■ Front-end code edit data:
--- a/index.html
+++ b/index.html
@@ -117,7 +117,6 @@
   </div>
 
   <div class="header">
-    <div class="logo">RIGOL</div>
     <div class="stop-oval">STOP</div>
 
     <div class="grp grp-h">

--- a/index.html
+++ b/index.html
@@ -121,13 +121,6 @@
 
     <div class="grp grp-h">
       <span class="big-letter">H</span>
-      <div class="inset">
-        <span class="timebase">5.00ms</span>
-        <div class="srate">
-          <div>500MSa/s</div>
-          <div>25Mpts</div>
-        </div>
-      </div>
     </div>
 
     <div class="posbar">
==
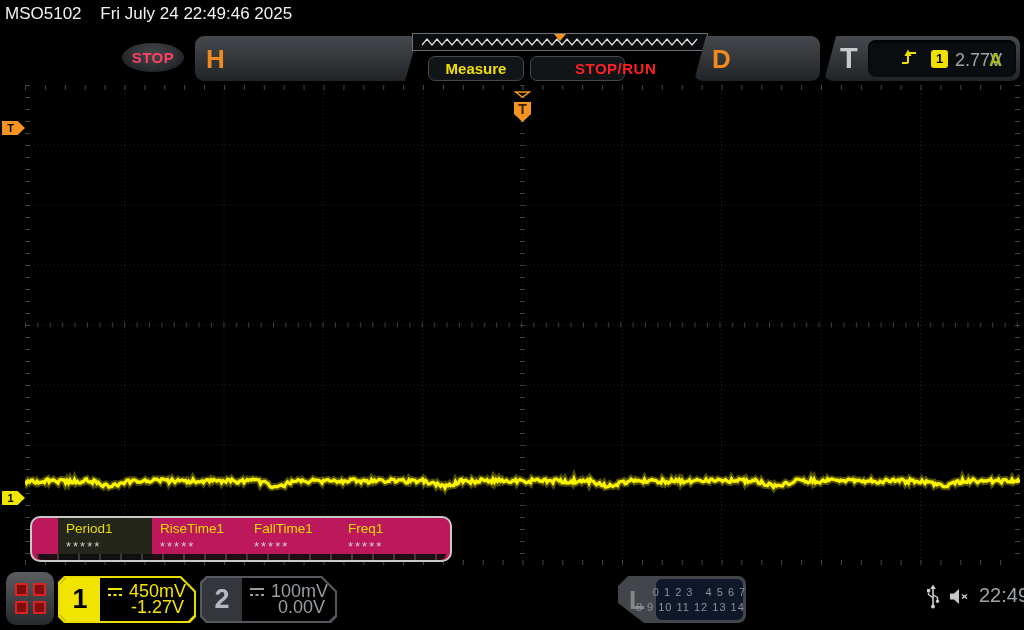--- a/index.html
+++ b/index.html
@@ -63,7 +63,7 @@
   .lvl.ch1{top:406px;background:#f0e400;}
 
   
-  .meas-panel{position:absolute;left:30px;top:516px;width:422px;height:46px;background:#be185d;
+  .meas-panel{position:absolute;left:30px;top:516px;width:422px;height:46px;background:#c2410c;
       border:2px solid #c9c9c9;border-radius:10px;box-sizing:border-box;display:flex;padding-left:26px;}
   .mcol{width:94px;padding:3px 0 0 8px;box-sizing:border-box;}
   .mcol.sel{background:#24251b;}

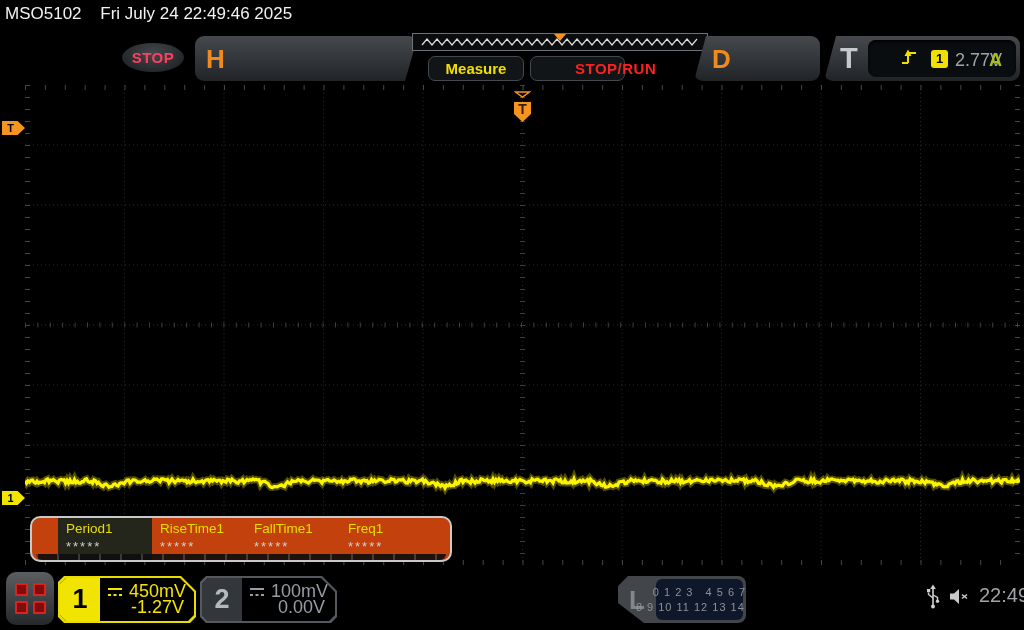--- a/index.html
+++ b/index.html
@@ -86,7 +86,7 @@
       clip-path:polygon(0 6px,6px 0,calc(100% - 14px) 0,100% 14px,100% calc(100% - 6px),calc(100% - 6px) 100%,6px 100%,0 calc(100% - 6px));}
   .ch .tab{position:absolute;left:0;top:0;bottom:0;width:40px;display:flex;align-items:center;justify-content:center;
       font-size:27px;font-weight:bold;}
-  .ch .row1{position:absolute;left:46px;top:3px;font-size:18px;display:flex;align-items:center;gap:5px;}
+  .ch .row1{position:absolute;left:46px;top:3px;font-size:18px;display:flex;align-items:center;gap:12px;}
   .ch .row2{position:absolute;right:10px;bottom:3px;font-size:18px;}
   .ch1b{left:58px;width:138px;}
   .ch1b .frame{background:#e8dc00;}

■ WHAT TO DO:
Each line of the data that holds "padding" should be reported.

■ RESULT:
       border:2px solid #c9c9c9;border-radius:10px;box-sizing:border-box;display:flex;padding-left:26px;}
   .mcol{width:94px;padding:3px 0 0 8px;box-sizing:border-box;}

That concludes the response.